» PROBLEM TO SOLVE
Check every line of the data below for "Lädchen". Copy each one that has it.

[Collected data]
━━━━━━━━━━━━━━━━━━━━━━━━━━━━━━
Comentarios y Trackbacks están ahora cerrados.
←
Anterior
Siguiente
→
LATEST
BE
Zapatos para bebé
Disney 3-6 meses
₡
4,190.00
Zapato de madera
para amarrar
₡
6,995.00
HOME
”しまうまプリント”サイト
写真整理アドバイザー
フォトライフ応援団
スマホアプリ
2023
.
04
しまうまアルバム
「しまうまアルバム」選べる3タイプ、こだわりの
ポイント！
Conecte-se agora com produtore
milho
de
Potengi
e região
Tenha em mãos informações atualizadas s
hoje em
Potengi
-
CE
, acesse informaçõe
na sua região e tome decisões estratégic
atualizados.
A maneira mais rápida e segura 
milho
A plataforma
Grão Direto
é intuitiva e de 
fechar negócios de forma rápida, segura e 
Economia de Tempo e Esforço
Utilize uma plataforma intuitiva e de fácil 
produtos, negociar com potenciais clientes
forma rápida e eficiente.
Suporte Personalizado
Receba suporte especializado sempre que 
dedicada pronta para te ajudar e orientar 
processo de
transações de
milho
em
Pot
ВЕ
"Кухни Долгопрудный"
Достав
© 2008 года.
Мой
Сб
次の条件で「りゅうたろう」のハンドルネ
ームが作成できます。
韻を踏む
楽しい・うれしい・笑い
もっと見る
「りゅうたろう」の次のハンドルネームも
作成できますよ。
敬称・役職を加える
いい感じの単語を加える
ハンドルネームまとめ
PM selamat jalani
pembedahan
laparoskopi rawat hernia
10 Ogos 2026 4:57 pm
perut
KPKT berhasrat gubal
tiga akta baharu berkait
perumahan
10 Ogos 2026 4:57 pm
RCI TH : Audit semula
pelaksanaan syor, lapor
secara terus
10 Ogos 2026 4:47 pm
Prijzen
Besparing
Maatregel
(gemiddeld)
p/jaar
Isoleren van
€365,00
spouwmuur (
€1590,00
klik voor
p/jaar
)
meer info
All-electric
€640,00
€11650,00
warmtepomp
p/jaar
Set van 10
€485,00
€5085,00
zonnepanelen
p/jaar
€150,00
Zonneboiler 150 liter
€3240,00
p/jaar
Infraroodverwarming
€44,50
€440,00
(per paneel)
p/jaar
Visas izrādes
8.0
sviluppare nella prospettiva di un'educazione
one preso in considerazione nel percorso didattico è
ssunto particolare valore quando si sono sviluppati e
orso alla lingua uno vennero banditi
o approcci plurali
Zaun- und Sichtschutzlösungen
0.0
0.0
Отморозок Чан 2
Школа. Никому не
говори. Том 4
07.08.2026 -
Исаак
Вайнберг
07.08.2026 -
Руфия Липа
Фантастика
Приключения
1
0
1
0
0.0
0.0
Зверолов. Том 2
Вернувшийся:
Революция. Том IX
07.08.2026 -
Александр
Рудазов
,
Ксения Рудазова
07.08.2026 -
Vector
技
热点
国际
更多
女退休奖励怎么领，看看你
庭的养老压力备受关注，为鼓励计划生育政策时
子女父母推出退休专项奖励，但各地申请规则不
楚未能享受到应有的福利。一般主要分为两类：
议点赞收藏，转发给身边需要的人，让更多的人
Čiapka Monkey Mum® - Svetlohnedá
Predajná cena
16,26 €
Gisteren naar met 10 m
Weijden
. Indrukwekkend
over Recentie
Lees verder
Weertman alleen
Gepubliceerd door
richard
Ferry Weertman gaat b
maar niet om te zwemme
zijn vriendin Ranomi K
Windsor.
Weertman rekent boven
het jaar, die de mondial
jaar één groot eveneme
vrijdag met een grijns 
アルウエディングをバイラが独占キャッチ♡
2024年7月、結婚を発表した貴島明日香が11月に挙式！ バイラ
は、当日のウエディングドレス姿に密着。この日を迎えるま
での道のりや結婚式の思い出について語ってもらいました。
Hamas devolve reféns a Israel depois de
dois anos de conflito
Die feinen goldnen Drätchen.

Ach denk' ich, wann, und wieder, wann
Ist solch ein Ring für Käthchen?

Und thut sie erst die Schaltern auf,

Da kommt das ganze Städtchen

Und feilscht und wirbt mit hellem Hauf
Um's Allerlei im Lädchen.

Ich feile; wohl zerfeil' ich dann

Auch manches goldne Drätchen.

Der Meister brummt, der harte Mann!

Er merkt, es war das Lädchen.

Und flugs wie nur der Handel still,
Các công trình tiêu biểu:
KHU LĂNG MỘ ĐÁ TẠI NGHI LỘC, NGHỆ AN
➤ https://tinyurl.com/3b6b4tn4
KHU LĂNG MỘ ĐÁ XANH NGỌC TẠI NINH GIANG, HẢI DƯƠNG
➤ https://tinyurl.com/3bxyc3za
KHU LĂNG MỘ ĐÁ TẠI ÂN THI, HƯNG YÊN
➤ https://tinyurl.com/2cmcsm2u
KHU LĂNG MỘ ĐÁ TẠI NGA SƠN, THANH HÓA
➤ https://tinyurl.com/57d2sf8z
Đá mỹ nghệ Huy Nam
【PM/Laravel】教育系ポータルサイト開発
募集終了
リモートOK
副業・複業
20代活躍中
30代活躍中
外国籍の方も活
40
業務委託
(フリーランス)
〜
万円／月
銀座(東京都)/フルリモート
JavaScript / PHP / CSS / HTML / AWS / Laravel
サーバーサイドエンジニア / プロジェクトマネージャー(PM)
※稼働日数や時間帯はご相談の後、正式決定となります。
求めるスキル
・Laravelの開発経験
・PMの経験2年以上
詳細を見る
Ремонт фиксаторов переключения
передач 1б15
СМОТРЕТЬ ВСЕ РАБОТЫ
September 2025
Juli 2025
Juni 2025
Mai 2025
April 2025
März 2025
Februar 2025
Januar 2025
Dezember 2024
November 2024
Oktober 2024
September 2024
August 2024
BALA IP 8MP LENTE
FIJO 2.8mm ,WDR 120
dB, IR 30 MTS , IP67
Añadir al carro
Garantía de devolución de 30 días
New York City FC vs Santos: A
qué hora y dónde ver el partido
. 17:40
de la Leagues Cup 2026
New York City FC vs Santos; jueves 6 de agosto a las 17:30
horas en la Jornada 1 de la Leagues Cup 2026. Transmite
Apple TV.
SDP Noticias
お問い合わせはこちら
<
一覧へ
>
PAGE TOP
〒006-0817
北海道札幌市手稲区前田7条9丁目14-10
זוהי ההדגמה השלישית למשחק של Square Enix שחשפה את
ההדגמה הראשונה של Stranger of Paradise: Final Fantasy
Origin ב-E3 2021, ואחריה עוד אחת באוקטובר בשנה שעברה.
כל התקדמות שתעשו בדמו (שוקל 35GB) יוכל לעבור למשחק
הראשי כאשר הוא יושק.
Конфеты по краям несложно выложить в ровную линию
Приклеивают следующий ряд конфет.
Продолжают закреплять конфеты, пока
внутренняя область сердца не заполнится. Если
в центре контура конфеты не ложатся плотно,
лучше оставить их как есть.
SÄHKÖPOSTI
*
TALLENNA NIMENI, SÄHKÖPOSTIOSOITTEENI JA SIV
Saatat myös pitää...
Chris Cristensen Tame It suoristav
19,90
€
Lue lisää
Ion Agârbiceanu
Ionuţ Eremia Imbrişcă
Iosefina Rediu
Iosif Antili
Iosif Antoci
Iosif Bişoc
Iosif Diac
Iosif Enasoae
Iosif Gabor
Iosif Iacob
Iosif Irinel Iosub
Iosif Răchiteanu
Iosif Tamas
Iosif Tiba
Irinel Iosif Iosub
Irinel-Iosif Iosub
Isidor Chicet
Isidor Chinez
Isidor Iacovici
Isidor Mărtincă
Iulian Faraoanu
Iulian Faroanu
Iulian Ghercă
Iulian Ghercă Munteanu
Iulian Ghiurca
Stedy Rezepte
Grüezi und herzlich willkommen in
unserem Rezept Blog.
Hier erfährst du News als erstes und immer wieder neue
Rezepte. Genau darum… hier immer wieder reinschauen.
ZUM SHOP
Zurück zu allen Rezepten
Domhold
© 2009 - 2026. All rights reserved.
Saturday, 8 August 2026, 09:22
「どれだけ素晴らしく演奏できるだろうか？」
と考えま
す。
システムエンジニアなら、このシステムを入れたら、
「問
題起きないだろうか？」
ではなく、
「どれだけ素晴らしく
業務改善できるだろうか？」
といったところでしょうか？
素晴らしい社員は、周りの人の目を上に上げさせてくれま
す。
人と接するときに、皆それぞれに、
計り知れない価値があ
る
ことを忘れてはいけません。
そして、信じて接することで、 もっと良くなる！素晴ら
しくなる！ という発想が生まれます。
━━━━━━━━━━━━━━━━━━━━━━━━━━━━━━
» WRITTEN SOLUTION
Um's Allerlei im Lädchen.
Er merkt, es war das Lädchen.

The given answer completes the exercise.